The CBi, though not as powerful as the 300C, has extended life limits on more components
Vertical Magazine ran an article last year comparing the R22 and 300Cbi. They calculated the scheduled maintenance to be somewhat less for the 300CBi at 2200 and 4400 hours. They also speculated the downtime is less in the CBi, for scheduled maintenance, attributed to the incremental, local shop performed CBi maintenance vs. R22 return-to-factory overhaul.
Location: Region 5 / Region 4 / and sometimes Region 8?
I believe one consideration often neglected in comparing the operating cost of R22s vs. 300s is the comparative ease of rotor overspeeds in R22s in autorotation training.
This cost mostly applies in a busy training environment, with new instructors teaching new students, and can be minimized with good CFI training on how to recognize student mistake processes and recover without letting the rpm wind up over the red.

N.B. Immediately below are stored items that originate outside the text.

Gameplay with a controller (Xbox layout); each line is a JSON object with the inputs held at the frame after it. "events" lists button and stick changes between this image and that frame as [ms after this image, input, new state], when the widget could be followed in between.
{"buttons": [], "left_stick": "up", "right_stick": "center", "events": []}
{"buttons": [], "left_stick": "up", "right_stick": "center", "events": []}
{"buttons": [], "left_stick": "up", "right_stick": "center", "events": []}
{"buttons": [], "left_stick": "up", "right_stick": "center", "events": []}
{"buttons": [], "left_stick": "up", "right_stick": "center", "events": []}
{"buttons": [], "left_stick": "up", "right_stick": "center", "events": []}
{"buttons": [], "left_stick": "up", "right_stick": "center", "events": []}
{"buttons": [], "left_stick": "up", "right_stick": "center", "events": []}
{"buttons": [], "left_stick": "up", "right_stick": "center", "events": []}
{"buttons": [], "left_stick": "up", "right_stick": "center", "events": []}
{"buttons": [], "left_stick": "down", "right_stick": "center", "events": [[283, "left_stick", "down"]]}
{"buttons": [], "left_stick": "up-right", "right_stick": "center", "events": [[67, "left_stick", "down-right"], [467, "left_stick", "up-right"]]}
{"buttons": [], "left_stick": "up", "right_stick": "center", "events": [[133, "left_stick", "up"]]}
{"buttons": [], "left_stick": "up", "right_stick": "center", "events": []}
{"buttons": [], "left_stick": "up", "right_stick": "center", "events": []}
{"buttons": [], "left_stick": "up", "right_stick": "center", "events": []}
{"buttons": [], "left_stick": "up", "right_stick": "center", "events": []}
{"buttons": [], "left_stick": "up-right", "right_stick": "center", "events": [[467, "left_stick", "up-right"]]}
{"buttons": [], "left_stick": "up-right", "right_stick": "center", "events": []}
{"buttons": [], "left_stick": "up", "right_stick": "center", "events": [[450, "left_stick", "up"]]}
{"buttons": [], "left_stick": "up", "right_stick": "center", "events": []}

I've never had the pleasure of giving instruction in the 300 series, but, having recieved my initial training in one, I don't remember having nearly the trouble controlling the Nr as most students I've trained in R22s. I have seen several R22s go out of service due to overspeeds at much cost in mx. and lost revenue time.
If anyone out there has time teaching primary students in both types, perhaps they could comment on this.
The engine was cold - worst case. What normally happens is the following
1.Too much charge is put into the pots ( throttle fully open ) 2.Engine fires - the explosion in the pots is so great that the the piston whistles too quickly down the barrel. 3. Due to xs speed everything is momentarily elongated 4. This causes the big end to take a scoop out of the white metal bearing - the metal normally found in the scavege filter after an overspeed. 5. Usually the driveshaft remains intact
Most overspeeds are usually not that bad because a) the erpm needle leads the engine quite considerably b) engine is reasonably robust c) if engine is warm there is a protective coating of oil everywhere.
Generally the 300 is a great little ship they will take the abuse that an R22 will not tolerate. Bear in mind one was designed as a military trainer trhe other as a 1 + 1 personal transport machine.
"Robinson R22 Beta II vs Schweizer 300CBi: A Battle of Equals? The Schweizer 300CBi and the Robinson R22 Beta II are the two major production helicopters contending for today's flight training dollar. Ardent fans of each respective helicopter will argue to the death the unique merits that make their choice the best. Vertical test pilot, and East Coast US Editor, Guy Maher travels to Helicopter Adventures in Florida to take a close look at each machine, cut through the hype, and evaluate each helicopter in its training role."